Le torri di difesa

Un Atlante del Regno di Napoli del 1645 ci dice che all’epoca la Puglia poteva vantare 15 torri d’avvistamento.

Trascrizione

Un “Atlante del Regno di Napoli” del 1645 ci dice che all’epoca la Puglia poteva vantare 15 torri d’avvistamento. A compilarlo, negli anni ’80 del secolo prima, il matematico Nicola Antonio Stelliòla e il cartografo Mario Cartàro. Le torri sono il risultato materiale di due grandi sconvolgimenti, uno esterno e l’altro interno. 
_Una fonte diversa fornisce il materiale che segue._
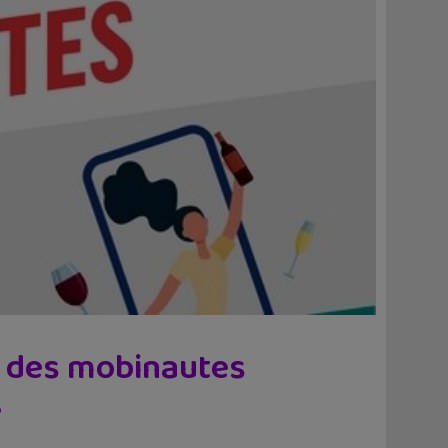
ue des mobinautes
e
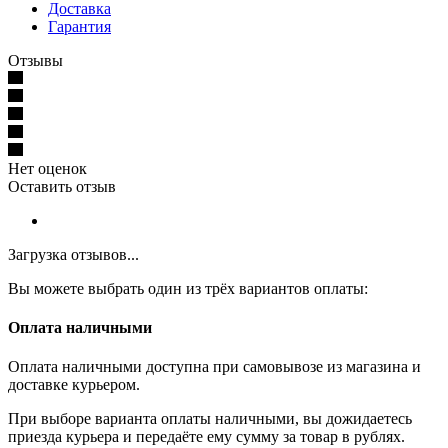
Доставка
Гарантия
Отзывы
Нет оценок
Оставить отзыв
Загрузка отзывов...
Вы можете выбрать один из трёх вариантов оплаты:
Оплата наличными
Оплата наличными доступна при самовывозе из магазина и
доставке курьером.
При выборе варианта оплаты наличными, вы дожидаетесь
приезда курьера и передаёте ему сумму за товар в рублях.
Il primo è la minaccia turca. Dopo una spinta più che secolare, gli ottomani nel 1453 presero Costantinopoli, decretando, di fatto, la fine dell’impero romano d’Oriente. Il Mediterraneo diventava un mare di contesa sempre più pericoloso. Nel 1480 l’esercito del sultano, dopo aver conquistato Otranto, ne massacra gli abitanti inermi. Si concretizza così un secolo di saccheggi, che in questi ascolti puoi approfondire nei punti dedicati a Vieste ed Otranto.

Il secondo sconvolgimento è invece tutto interno al mondo delle dinastie cristiane europee. È qui, sul terreno della nascita degli stati centralizzati, che la sfida tra civiltà prende corpo. Nel Sud Italia il vecchio potere Aragonese dimostra ormai di essere in affanno. In Europa l’astro emergente è Carlo V d’Asburgo, l’uomo che aspira a una monarchia universale. Lanciata la sfida al papato e ai vecchi assetti del Mezzogiorno d’Italia, Carlo V riesce, grazie a una serie di campagne militari e a un complicato sistema d’eredità e parentele, a mettere le mani sul Regno di Napoli e sul Regno di Sicilia e Sardegna. 

Arrivato ai confini meridionali dell’Europa, la sua più temibile controparte al di là del mare è quella del Sultano. E per contrastarla, l’imperatore, d’accordo con Pietro Toledo, Viceré del Regno di Napoli, promuove nel 1532 la costruzione di una grande linea di difesa lungo le coste ioniche e adriatiche della Puglia. Sorge in tal modo quel meraviglioso sistema di torri merlate che trasmette a questa parte di Mediterraneo lo stesso ritmico incedere dei paesaggi costieri di tutto il Sud Italia. Ogni punto d’avvistamento ha il dovere di avvisare l’entroterra attraverso fuochi, fumi, corni e campane. Le torri devono dare tempo alla popolazione di raggiungere le masserie fortificate  o addirittura i castelli. 

Questa politica di protezione coinvolgerà anche gli eredi di Carlo V, in particolare Filippo II, che contribuirà a farla crescere. 

Passato circa un secolo dal trauma delle invasioni turche, un nuovo assetto di potere – più moderno e più centralizzato – è in grado di organizzare, attraverso le torri, una risposta difensiva. Sono le premesse per la strategia di contenimento che diventerà evidente con la battaglia di Lepanto nel 1571.